A strategy of H-bond confinement catalysis for efficient degradation of polyethylene glycol into glycol diester over an OH-functionalized ionic liquid

Abstract

Upgrading plastic waste into high-value chemicals and achieving recycling is of great significance for sustainable development. Herein, we report a green, mild, solvent- and metal-free catalytic approach that uses hydroxyl-functionalized ionic liquids to induce the cleavage of C–O and O–H bonds in polyethylene glycol (PEG), successfully converting PEG into ethylene glycol diester. Through experiments, NMR analysis and DFT calculations, we find that the anions and cations of [HO-EtMIm][OTf] can respectively act as hydrogen bond acceptors and donors to activate the O–H and C–O bonds in PEG, as well as the C=O double bonds in benzoic anhydride.
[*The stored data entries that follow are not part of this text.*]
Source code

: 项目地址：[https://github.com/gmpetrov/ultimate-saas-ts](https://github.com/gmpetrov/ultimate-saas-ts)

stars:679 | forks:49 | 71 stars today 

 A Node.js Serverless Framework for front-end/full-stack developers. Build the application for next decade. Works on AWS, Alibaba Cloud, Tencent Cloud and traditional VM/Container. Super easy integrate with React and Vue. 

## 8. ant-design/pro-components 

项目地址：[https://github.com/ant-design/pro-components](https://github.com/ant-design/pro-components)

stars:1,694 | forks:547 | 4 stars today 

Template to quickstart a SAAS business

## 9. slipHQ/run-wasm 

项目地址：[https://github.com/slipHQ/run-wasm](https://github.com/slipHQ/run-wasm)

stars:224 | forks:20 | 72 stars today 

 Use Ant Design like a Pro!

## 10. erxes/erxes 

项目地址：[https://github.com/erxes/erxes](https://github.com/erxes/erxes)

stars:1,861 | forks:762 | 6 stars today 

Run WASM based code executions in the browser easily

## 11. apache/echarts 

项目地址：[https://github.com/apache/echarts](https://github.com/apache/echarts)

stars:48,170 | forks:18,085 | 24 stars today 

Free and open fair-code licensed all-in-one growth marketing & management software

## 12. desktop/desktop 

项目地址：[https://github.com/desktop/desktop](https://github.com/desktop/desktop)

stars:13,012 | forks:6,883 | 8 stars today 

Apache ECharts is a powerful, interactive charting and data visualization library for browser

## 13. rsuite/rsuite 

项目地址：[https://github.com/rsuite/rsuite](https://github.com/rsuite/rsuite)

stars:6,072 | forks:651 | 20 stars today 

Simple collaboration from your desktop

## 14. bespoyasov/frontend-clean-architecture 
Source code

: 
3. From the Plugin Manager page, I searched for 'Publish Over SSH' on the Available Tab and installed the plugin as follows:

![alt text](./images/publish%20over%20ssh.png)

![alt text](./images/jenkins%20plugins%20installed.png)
Subsequently, the activated hydroxyl O atom in PEG can attack the carbonyl C atom in benzoic anhydride through nucleophilic action, and the activated O atom in benzoic anhydride can also attack the C atom in PEG through nucleophilic action, thereby undergoing depolymerization and forming new C–O bonds, ultimately generating the target product. This mechanism clearly demonstrates the importance of the unique confinement effect of ionic liquids, which is achieved through spatial confinement, electrostatic stabilization, directional activation, and hydrogen bonding synergy, providing corresponding innovative support for future research.